The hotels and resorts industry suffered large revenue declines in 2008-09 and 2009-10, when the global financial crisis wrought havoc on consumer sentiment and business confidence. For this reason, industry revenue is estimated to decline by an annualised 0.4% over the five years through 2012-13, to total $5.77 billion.
The hotels and resorts industry has responded well in the years since the financial crisis and has posted revenue gains in each of the past two years. Many hotel and resort operators reacted to the adverse economic conditions by cutting room rates and offering additional perks and services as part of packaged deals. While average takings per room remain low by historic standards, the industry's occupancy rate has reached a historic high of 72%. On the back of the high occupancy rate, particularly in city markets, revenue is expected to increase by 1.6% in 2012-13.

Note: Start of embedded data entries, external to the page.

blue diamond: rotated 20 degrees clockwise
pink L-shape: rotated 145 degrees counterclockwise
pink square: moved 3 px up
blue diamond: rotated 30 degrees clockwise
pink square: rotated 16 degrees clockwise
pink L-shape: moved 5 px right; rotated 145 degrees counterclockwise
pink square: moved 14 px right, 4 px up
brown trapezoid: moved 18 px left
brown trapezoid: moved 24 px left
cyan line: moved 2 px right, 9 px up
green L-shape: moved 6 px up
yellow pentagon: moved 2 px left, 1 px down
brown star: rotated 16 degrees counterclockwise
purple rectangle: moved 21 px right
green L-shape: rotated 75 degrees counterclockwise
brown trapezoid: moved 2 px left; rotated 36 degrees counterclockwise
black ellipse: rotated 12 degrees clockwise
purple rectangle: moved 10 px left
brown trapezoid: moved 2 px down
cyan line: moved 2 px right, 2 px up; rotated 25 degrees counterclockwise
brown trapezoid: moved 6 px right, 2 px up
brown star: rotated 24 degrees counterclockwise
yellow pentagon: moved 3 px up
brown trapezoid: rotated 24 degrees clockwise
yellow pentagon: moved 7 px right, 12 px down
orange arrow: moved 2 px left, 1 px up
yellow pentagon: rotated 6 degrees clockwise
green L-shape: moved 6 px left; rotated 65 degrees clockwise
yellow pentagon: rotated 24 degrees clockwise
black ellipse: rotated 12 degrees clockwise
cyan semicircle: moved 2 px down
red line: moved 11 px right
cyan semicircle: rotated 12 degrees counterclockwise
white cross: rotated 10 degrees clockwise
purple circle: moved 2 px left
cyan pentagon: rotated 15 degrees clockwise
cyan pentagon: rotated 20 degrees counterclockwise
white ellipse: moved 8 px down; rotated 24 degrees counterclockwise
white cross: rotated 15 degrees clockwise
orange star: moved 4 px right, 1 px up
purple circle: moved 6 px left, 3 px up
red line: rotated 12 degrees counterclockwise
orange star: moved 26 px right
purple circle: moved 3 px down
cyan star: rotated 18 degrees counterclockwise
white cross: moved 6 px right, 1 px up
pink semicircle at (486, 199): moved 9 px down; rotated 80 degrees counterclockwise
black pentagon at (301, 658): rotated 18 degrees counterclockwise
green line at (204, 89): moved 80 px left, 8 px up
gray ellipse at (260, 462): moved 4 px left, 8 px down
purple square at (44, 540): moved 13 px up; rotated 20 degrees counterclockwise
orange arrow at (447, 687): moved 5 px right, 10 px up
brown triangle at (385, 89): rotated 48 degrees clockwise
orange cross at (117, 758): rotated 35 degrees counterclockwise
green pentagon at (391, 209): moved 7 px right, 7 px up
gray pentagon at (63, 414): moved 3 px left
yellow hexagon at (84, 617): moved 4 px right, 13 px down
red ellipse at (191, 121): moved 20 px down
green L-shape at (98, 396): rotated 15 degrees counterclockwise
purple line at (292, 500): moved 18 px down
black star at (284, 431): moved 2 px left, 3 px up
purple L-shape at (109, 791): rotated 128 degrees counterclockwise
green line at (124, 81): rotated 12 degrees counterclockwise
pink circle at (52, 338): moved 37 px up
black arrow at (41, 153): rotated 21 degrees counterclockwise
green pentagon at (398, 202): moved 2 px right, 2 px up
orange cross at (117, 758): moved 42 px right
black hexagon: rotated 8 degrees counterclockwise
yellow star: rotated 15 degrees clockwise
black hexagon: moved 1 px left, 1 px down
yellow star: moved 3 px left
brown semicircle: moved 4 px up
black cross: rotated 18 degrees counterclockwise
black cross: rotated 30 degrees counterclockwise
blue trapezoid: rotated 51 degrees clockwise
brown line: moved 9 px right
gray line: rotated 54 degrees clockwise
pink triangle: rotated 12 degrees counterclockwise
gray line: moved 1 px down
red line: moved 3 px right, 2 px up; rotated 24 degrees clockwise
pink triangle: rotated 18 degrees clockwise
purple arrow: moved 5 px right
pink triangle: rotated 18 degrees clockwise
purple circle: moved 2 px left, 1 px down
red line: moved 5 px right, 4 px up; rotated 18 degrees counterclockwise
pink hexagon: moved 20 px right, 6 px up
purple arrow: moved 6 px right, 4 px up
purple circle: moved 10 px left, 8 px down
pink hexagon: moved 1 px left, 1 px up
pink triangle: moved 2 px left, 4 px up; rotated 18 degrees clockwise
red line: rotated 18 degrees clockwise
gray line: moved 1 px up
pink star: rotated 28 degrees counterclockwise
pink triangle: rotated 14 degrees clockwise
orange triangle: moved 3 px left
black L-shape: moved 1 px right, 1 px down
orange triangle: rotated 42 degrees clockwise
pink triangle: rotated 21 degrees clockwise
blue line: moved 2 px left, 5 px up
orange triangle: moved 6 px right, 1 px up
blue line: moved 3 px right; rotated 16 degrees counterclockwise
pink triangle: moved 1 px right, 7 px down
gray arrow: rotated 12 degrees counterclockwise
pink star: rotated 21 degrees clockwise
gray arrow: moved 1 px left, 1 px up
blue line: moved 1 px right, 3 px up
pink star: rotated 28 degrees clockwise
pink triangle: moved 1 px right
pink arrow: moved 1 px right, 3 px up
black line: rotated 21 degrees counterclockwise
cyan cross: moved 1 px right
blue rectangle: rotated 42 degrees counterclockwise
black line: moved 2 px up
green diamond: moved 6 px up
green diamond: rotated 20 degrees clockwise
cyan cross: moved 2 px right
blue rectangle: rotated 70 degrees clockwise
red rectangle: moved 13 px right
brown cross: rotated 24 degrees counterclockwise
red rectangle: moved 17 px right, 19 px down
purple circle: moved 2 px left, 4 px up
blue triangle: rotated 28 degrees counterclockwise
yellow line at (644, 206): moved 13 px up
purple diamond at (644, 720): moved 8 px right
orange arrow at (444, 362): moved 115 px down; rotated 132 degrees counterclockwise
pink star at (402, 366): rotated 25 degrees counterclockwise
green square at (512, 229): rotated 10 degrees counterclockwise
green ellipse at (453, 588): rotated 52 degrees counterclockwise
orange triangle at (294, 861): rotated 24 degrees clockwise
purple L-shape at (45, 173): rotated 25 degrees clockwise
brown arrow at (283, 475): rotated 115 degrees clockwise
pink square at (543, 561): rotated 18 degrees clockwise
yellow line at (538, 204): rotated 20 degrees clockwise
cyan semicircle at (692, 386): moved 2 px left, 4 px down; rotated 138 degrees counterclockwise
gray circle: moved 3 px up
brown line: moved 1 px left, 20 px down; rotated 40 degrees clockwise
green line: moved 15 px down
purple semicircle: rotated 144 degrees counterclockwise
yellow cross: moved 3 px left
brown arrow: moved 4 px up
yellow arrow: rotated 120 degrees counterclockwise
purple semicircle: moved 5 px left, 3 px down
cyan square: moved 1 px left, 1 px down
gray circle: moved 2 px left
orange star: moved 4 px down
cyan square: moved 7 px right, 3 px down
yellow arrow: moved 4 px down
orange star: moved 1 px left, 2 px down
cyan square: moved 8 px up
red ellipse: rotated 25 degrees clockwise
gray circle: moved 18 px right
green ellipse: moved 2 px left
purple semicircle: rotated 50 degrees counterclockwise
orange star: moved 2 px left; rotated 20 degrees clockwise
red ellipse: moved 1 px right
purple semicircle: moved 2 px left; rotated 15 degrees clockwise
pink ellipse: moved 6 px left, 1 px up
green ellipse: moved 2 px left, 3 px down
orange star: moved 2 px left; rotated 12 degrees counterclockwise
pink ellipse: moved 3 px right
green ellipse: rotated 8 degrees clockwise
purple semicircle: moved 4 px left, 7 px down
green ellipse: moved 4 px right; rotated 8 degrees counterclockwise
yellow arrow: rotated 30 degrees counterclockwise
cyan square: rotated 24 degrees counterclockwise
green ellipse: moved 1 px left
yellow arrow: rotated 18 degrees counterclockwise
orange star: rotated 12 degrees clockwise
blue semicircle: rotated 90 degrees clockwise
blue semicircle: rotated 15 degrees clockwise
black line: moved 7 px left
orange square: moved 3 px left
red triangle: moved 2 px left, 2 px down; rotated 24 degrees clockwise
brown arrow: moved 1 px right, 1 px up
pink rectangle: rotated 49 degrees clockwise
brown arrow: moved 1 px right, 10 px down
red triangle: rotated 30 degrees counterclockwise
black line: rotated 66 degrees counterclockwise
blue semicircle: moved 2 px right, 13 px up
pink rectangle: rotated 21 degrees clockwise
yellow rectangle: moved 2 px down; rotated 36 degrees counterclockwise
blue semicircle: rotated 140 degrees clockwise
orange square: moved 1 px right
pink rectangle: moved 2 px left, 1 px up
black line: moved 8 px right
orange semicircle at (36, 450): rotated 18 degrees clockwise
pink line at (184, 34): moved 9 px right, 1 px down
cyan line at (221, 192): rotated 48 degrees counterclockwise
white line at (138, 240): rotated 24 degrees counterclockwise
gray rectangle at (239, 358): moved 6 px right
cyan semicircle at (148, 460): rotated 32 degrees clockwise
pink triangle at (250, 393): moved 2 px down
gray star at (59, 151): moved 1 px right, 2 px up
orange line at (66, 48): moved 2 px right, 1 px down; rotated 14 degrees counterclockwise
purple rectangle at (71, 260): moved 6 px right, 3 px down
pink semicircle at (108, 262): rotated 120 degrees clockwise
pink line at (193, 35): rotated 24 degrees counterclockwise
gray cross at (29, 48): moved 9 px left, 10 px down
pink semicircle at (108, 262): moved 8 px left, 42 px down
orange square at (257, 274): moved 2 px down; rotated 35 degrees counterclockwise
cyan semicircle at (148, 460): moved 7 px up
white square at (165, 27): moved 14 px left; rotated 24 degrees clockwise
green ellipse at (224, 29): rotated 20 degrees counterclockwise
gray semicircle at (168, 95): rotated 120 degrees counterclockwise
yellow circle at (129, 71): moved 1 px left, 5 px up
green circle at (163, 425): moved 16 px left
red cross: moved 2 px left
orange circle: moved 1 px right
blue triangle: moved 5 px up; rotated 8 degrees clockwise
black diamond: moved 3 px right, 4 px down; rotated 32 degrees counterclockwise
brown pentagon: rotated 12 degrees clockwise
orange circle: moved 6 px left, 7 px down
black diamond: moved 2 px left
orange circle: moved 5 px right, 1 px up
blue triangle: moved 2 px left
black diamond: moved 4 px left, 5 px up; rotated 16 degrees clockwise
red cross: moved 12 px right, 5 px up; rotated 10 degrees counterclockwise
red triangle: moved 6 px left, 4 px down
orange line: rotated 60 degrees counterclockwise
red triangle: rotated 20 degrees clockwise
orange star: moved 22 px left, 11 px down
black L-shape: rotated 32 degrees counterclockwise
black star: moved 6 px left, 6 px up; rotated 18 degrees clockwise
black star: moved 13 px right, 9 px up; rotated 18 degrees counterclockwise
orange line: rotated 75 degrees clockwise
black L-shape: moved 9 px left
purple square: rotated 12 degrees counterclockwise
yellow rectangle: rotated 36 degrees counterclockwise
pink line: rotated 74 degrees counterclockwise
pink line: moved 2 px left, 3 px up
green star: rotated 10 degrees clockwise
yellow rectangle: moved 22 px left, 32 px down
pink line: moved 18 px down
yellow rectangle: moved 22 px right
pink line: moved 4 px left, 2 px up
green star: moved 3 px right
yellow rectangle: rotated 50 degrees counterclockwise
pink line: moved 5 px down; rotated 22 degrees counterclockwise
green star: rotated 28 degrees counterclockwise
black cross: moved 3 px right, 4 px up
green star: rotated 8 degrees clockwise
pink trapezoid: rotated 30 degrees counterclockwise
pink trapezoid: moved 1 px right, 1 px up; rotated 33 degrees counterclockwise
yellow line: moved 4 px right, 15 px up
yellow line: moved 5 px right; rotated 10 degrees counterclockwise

In 2012-13, the industry is estimated to employ 66,800 people, down substantially over the past five years. The fall in employment numbers has been a result of hotel and resort operators seeking to cut costs in response to the global financial crisis. More employees have moved into part-time or casual positions as operators have sought to cut fixed costs. In the five years though 2012-13, the industry has slashed $36.1 million in wage costs.
Domestic tourism has been weak over the past five years as Australians have taken advantage of cheap flights to Asia and a favourable exchange rate. Australians are spending 8.6% less on domestic holidays in 2012 than they did 10 years ago. However, the tourism slack has been picked up by international arrivals, especially from Asian countries like China. This has been the main contributor to the industry's growth over the past decade.
The hotels and resorts industry is well positioned to take advantage of the tourism market's paradigm shift towards more Asian travellers. Industry revenue is expected to increase by an annualised 1.8% over the next five years, to total $6.31 billion in 2017-18.